Step 4: Deploy and Configure Domain
- Click Deploy.
- Once the deployment is “Healthy,” go to the
opensearch-dashboardsservice settings (click the gear icon next to it). - Domains: Set your public URL (e.g.,
https://search.yourdomain.com). - Port Exposes: Set to
5601. - Save and Restart the dashboard service.
Step 5: Verify Installation
- Go to your dashboard URL.
- Log in with
adminand your password. - Because we disabled Multi-Tenancy, you should go straight to the Home screen.
- Click the “Hamburger Menu” (top left) -> Management -> Dev Tools.
- Run this command to create a test Vector Index:
PUT /my-vector-index
{
"settings": {
"index": {
"knn": true,
"knn.algo_param.ef_search": 100
}
},
"mappings": {
"properties": {
"my_vector_field": {
"type": "knn_vector",
"dimension": 1536,
"method": {
"name": "hnsw",
"engine": "lucene"
}
}
}
}
}
If you see "acknowledged": true, your Vector Database is ready!
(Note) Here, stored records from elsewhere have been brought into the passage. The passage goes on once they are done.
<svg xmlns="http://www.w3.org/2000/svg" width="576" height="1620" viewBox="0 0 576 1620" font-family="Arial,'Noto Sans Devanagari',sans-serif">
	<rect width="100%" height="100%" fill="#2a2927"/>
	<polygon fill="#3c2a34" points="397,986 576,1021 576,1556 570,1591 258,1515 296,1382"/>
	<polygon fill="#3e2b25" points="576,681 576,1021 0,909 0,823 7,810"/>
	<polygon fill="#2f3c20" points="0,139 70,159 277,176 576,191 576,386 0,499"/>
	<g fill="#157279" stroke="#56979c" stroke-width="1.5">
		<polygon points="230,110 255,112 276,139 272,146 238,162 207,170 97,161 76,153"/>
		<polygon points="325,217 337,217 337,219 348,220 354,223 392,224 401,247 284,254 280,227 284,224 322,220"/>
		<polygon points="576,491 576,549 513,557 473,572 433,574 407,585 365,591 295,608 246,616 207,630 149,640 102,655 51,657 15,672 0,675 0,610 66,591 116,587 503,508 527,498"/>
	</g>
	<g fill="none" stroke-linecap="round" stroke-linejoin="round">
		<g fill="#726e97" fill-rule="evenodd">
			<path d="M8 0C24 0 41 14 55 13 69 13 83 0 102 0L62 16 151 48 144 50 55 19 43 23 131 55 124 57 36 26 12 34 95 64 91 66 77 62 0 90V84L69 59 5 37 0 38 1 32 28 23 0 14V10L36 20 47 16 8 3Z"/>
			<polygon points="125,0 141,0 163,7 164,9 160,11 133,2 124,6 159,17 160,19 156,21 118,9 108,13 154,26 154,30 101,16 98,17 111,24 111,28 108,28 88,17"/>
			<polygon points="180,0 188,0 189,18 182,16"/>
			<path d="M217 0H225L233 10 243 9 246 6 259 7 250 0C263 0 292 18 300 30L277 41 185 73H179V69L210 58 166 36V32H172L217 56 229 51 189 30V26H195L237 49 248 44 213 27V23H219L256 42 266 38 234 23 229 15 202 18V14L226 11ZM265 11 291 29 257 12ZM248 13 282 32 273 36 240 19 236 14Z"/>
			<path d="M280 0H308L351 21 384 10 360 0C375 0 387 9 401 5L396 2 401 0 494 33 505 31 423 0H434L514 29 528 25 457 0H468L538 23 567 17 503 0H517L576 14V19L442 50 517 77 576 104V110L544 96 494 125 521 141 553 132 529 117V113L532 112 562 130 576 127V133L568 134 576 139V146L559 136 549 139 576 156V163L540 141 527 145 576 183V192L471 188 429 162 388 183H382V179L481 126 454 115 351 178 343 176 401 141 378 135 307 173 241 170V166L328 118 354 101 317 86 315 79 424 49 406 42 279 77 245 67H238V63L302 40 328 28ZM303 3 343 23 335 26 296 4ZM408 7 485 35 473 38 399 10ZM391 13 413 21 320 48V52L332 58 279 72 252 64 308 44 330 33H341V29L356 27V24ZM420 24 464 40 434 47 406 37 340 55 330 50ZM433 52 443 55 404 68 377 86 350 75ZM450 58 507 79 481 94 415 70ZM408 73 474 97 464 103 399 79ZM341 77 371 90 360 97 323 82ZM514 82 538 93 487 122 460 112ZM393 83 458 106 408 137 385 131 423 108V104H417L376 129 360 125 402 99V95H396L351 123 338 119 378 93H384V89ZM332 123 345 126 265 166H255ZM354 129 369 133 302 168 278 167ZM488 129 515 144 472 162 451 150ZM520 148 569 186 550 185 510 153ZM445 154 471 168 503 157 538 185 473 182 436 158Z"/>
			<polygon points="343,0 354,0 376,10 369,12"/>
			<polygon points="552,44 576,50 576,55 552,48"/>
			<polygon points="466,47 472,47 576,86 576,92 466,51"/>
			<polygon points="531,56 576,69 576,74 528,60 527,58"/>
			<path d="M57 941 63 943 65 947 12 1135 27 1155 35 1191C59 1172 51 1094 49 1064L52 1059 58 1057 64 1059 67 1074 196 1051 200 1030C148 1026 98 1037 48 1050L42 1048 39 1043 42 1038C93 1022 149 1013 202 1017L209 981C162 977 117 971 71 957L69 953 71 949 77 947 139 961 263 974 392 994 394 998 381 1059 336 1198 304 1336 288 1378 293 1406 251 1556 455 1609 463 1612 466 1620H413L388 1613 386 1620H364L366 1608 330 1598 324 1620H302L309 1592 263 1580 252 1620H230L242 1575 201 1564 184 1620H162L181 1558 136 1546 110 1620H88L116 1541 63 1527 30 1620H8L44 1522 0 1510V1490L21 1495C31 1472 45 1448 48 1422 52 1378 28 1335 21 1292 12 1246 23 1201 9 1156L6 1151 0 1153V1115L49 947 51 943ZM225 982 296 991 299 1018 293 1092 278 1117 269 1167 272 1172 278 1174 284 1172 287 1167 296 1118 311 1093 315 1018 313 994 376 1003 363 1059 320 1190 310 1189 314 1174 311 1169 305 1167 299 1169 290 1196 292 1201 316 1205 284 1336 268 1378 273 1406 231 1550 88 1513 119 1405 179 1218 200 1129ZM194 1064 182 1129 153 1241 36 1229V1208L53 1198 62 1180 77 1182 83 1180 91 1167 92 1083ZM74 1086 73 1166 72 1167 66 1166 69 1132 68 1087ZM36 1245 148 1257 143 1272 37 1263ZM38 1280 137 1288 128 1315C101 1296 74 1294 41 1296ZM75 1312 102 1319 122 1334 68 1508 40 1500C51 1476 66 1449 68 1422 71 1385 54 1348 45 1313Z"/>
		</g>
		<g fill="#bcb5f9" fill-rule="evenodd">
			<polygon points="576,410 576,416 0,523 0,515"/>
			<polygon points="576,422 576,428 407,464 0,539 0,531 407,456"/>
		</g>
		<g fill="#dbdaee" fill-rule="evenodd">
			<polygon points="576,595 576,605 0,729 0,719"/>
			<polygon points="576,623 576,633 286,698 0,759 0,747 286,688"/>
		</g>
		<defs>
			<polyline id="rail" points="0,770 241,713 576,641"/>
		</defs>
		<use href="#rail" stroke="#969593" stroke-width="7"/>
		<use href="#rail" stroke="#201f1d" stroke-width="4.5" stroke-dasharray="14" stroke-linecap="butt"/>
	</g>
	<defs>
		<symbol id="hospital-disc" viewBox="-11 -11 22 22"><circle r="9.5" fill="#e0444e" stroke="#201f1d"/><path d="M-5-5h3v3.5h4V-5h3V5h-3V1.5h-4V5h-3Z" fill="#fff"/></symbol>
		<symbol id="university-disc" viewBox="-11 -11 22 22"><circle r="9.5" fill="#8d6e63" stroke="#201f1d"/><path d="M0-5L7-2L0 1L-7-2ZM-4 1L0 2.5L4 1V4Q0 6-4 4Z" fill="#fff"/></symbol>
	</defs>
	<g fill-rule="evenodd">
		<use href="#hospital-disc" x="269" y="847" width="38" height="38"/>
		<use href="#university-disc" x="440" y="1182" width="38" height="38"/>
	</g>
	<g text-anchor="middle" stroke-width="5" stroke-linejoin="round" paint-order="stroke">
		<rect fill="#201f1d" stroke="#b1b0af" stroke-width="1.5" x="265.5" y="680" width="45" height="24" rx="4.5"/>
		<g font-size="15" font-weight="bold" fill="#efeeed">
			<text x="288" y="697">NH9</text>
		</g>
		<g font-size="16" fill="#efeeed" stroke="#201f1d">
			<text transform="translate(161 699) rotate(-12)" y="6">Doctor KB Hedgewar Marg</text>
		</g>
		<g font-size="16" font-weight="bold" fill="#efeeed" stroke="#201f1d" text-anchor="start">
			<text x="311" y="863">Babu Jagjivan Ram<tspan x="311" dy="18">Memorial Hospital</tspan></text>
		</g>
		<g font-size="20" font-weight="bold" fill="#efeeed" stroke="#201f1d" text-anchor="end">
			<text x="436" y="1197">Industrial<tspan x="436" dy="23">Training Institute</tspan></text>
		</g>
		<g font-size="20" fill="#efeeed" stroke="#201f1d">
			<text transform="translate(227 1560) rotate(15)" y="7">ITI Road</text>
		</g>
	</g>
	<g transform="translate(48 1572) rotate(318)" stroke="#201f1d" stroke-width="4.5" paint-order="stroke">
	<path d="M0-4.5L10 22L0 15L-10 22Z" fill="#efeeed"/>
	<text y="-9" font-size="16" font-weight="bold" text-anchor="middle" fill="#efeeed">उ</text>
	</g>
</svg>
Pro Tip: Connecting Other Apps in Coolify
One of the best features of Coolify is the internal network. If you have a Node.js, Python, or Go app running in the same Coolify environment, do not use the public domain to connect to the database. Connect internally for zero latency and better security.
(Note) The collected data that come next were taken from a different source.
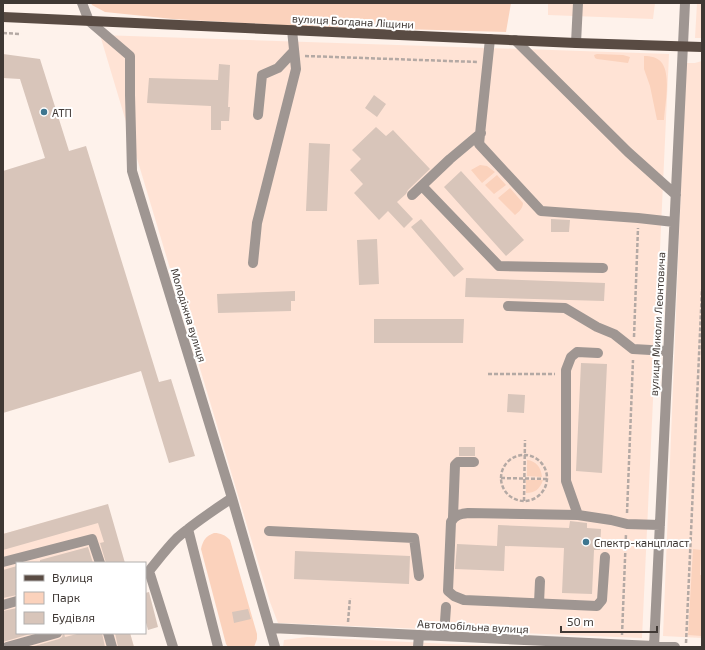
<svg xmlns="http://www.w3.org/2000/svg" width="705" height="650" font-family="'Exo 2',sans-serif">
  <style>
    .built { fill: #ffe3d5 }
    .green { fill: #fbd2bc }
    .building { fill: #d8c5ba }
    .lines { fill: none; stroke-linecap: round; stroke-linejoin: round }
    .path { stroke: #b4a9a4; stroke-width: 2.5; stroke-dasharray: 4 2; stroke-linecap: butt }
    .minor { stroke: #9f9692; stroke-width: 10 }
    .major { stroke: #594b43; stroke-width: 10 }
    .poi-dot { fill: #3d7690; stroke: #fff; stroke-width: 1.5 }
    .labels { text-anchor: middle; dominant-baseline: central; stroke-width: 4; stroke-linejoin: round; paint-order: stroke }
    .street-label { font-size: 11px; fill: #3f3834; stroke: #fff }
    .poi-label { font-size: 11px; fill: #3f3834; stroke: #fff; text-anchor: start }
  </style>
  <rect width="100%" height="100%" fill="#fef2eb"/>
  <path class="built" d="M 548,3 L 655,3 L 653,19 L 548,15 Z
    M 697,3 L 702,3 L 702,38 L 695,38 Z
    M 100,35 L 669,54 L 642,638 L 278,623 L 270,602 Z
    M 702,61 L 702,638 L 663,636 L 686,63 L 695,63 Z
    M 94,509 L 125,563 L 17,563 L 17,633 L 130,633 L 134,647 L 3,647 L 3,534 Z
    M 307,637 L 511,647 L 283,647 L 284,640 Z"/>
  <path class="green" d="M 91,3 L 511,3 L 506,32 L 298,26 L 173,19 L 105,12 L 92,5 Z
    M 597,54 L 623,55 L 630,57 L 628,63 L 597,59 L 595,58 L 594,55 Z
    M 644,56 C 650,56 658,57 662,63 C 671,76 665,104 664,120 L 657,120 L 650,86 L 644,69 Z
    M 480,165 L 487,166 L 495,172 L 482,183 L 471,170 Z
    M 497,175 L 506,185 L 494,194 L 485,185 Z
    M 510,188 L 523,203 C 523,208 519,212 515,215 L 498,198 Z
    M 527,460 C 536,461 541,467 542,477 L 527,476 Z
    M 526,480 L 543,480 C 540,489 535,493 526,493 Z
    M 214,533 C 221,533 225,535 230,540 L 257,634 L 257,639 L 254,647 L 228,647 L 226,644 L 201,549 C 203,540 206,536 214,533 Z
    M 693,549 L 701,550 L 700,575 L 702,575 L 702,636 L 688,635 Z"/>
  <path class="building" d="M 3,54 L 40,59 L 69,151 L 86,146 L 159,382 L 171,379 L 195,456 L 169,463 L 141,371 L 3,413 L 3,171 L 45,158 L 20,79 L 3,78 Z
    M 219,64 L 230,65 L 228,107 L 230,107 L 229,121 L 221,121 L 221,130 L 211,130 L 211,106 L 147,103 L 149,78 L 218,80 Z
    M 374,95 L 386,104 L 377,117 L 365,108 Z
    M 376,127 L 386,136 L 393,130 L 430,169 L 408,190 L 406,194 L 397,202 L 413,219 L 404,228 L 388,211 L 379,220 L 354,193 L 363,184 L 350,170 L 361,159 L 352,150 Z
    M 309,143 L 330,144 L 327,211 L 306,211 Z
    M 461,171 L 524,240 L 506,256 L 444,187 Z
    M 421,219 L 464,269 L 454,277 L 411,227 Z
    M 551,219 L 570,220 L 569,232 L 551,232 Z
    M 377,239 L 379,284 L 359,285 L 357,240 Z
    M 466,278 L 605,283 L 604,301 L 465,297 Z
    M 295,291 L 295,301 L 291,301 L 291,311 L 218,313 L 217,294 Z
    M 374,319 L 464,319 L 463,343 L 374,343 Z
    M 581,363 L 607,364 L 602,473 L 576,471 Z
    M 508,394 L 525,395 L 524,413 L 507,412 Z
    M 459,447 L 475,447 L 475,456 L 459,456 Z
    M 108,504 L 125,563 L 106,563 L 100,543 L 104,542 L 98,523 L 3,550 L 3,534 Z
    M 570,521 L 587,523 L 587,528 L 601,529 L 600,550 L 594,550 L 592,594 L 562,593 L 564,548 L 505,546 L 504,571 L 455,569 L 457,544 L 497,546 L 498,525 L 569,528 Z
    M 88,547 L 93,563 L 40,563 L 40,560 Z
    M 295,551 L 410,556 L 409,584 L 294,579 Z
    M 17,566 L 17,595 L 3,598 L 3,570 Z
    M 149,592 L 158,627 L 148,630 L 145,619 L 145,593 Z
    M 17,608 L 17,633 L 33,633 L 3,642 L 3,611 Z
    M 248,609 L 251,619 L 234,623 L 232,612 Z
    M 63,633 L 64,633 L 65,637 L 81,633 L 102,633 L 105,647 L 31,647 L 59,639 L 62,637 Z
    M 115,633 L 130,633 L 134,647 L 118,647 Z"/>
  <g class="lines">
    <path class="path" d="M 3,33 L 21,34
      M 305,56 L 478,62
      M 634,337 L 638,228
      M 488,374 L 555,374
      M501 478a23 23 0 1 1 46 0a23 23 0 1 1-46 0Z
      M 501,478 L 547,479
      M 524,501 L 525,440
      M 627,513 L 633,360
      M 348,622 L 350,598
      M 622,635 L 626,534
      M 686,643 L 702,289"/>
    <path class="minor" d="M 82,3 L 89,21 L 130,56 L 130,95 L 132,171 L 232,498 L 275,647
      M 490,39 L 479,144 L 541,211 L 638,218 L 674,222
      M 515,40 L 628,152 L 676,195
      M 576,43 L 578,3
      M 258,115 L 262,75 L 278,68 L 294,51
      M 422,186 L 499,266 L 603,268
      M 412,195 L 450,159 L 481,133
      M 253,263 L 257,223 L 296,69 L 292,30
      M 508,306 L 565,308 L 597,327 L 614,334 L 633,349 L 668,351
      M 598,353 L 577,352 L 571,357 L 566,370 L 566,481 L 578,515 L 611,520 L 627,524 L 660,525
      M 578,515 L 468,513 C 460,514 455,515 451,522 L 448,591 L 454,596 L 464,600 L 597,606 L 602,600 L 605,557
      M 453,517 L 455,465 L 458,462 L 474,462
      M 188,529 L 218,647
      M 269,531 L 414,538 L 419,576
      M 3,562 L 92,539 L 100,563
      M 539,603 L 540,581
      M 3,605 L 17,601
      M 270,628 L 675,647
      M 108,633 L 112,647
      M 444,636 L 446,607
      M 7,647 L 57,633
      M 173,647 L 149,571 C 158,560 167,548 177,538 C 194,523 214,510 232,498
      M 418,647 L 419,635
      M 654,647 L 685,3"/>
    <path class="major" d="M 3,17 L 576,43 L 702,47"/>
  </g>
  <g class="poi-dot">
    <circle cx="44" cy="112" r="4"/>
    <circle cx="586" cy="542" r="4"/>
  </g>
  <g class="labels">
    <g class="street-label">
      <text transform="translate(353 21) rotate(3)">вулиця Богдана Ліщини</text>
      <text transform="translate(189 315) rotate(73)">Молодіжна вулиця</text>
      <text transform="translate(657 324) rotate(-87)">вулиця Миколи Леонтовича</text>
      <text transform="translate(473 626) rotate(3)">Автомобільна вулиця</text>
    </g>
    <g class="poi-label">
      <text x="52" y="112">АТП</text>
      <text x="594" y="542">Спектр-канцпласт</text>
    </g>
  </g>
  <rect width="705" height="650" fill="none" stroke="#3f3834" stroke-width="8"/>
  <rect x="16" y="562" width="130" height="72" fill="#ffffff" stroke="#b2afae"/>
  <rect x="24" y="575" width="20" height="6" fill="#594b43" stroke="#b2afae"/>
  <text x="52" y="582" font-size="12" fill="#3f3834">Вулиця</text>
  <rect x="24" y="592" width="20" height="12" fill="#fbd2bc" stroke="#b2afae"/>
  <text x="52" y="602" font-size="12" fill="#3f3834">Парк</text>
  <rect x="24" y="612" width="20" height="12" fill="#d8c5ba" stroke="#b2afae"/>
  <text x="52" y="622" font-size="12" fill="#3f3834">Будівля</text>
  <path d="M561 626v6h96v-6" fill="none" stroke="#3f3834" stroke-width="2"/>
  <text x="567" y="626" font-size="12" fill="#3f3834" stroke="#ffffff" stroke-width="3" paint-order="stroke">50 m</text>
</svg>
- Go to your OpenSearch resource in Coolify.
- Enable “Connect To Predefined Network”.
- Do the same for your Application resource.
- Use these connection details in your App’s
.envfile:
- Host:
opensearch-node - Port:
9200 - Protocol:
http(Use HTTP internally; SSL is handled at the edge) - Auth: Basic Auth (
admin/password)
Example Connection String:
http://admin:YourStrongPass@opensearch-node:9200
Summary of “Gotchas” Fixed
If you try to install this blindly, you usually hit these errors. This guide solved them:
- Exit Code 78: Solved by
sysctl vm.max_map_count. - 504 Gateway Timeout: Solved by setting
plugins.security.ssl.http.clientauth_mode=NONE. - Tenant Popups: Solved by
OPENSEARCH_SECURITY_MULTITENANCY_ENABLED=false. - SSL Handshake Failures: Solved by removing Transport layer auth requirements in the YAML.